--- Görev 1 ---
Türk sinemasında ulusal kimliği anlatan metni baştan sona, hiçbir şeyini değiştirmeden tekrar yaz.

Yakın sinema tarihimizde sıklıkla karşımıza çıkan bir konu olan ulusal kimlik izleri taşıyan filmlere alanında en etkili ve önemli üç örnek vermek mümkündür. Bu örnekler sırası ile; Nefes: Vatan Sağolsun (2009), Dağ (2012) ve Dağ2 (2016) filmleridir.
3. TÜRK SİNEMASINDA ULUSAL KİMLİĞİN İZLERİ: DAĞ VE DAĞ 2 FİLMLERİ ÜZERİNDEN BİR ANALİZ, BULGULAR VE YORUMLAR
Bu çalışmada içerik analizi tekniği kullanılmış bulunmakta ve çalışmanın evrenini ise ulusal kimlik ve ulusal kimlik konulu sinema filmleri oluşturmaktadır. Örneklemi ise Dağ ve Dağ2 filmleri oluşturmaktadır. Yapılan çalışmada internet üzerinden ve bu alanda daha önce yapılan yazılı basın ürünü olan kitaplara baş vurularak literatür taraması yapılmıştır. Bu araştırmalar ve taramalar ise nitel veri analizi ve içerik analizi ile incelenmiş bulunmaktadır.

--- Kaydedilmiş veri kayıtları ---

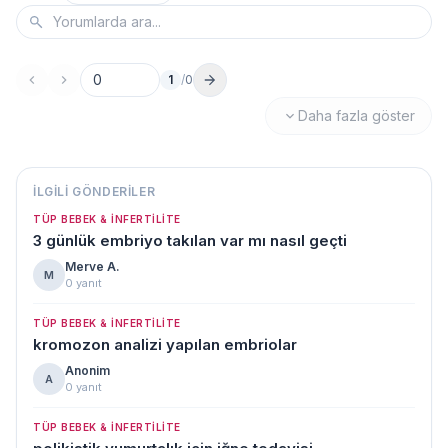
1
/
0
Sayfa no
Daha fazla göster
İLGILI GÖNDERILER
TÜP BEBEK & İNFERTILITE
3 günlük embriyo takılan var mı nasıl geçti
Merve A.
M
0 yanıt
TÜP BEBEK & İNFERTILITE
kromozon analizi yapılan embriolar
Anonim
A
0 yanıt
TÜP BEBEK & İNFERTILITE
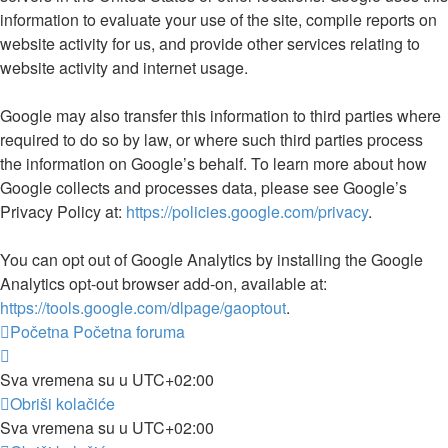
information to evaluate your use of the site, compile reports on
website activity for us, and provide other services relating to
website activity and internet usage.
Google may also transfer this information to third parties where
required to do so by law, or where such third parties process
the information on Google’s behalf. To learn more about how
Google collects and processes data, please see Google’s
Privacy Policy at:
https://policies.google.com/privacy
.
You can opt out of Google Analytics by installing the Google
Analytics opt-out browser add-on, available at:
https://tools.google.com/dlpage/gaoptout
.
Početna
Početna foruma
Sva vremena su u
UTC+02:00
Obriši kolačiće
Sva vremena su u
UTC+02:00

==

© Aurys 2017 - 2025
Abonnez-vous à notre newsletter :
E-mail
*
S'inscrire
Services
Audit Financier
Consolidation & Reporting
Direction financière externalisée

--- Görev 2 ---
Kayıtlarda "information to evaluate" ifadesinin geçtiği satırdan başlayıp "Google collects and" ifadesinin geçtiği satırda biten kısmı, bu iki satır da dahil, aynen yeniden yaz. Yalnızca bu satırları ver.

--- Son cevap 1 ---
Yakın sinema tarihimizde sıklıkla karşımıza çıkan bir konu olan ulusal kimlik izleri taşıyan filmlere alanında en etkili ve önemli üç örnek vermek mümkündür. Bu örnekler sırası ile; Nefes: Vatan Sağolsun (2009), Dağ (2012) ve Dağ2 (2016) filmleridir.
3. TÜRK SİNEMASINDA ULUSAL KİMLİĞİN İZLERİ: DAĞ VE DAĞ 2 FİLMLERİ ÜZERİNDEN BİR ANALİZ, BULGULAR VE YORUMLAR
Bu çalışmada içerik analizi tekniği kullanılmış bulunmakta ve çalışmanın evrenini ise ulusal kimlik ve ulusal kimlik konulu sinema filmleri oluşturmaktadır. Örneklemi ise Dağ ve Dağ2 filmleri oluşturmaktadır. Yapılan çalışmada internet üzerinden ve bu alanda daha önce yapılan yazılı basın ürünü olan kitaplara baş vurularak literatür taraması yapılmıştır. Bu araştırmalar ve taramalar ise nitel veri analizi ve içerik analizi ile incelenmiş bulunmaktadır.

--- Son cevap 2 ---
information to evaluate your use of the site, compile reports on
website activity for us, and provide other services relating to
website activity and internet usage.
Google may also transfer this information to third parties where
required to do so by law, or where such third parties process
the information on Google’s behalf. To learn more about how
Google collects and processes data, please see Google’s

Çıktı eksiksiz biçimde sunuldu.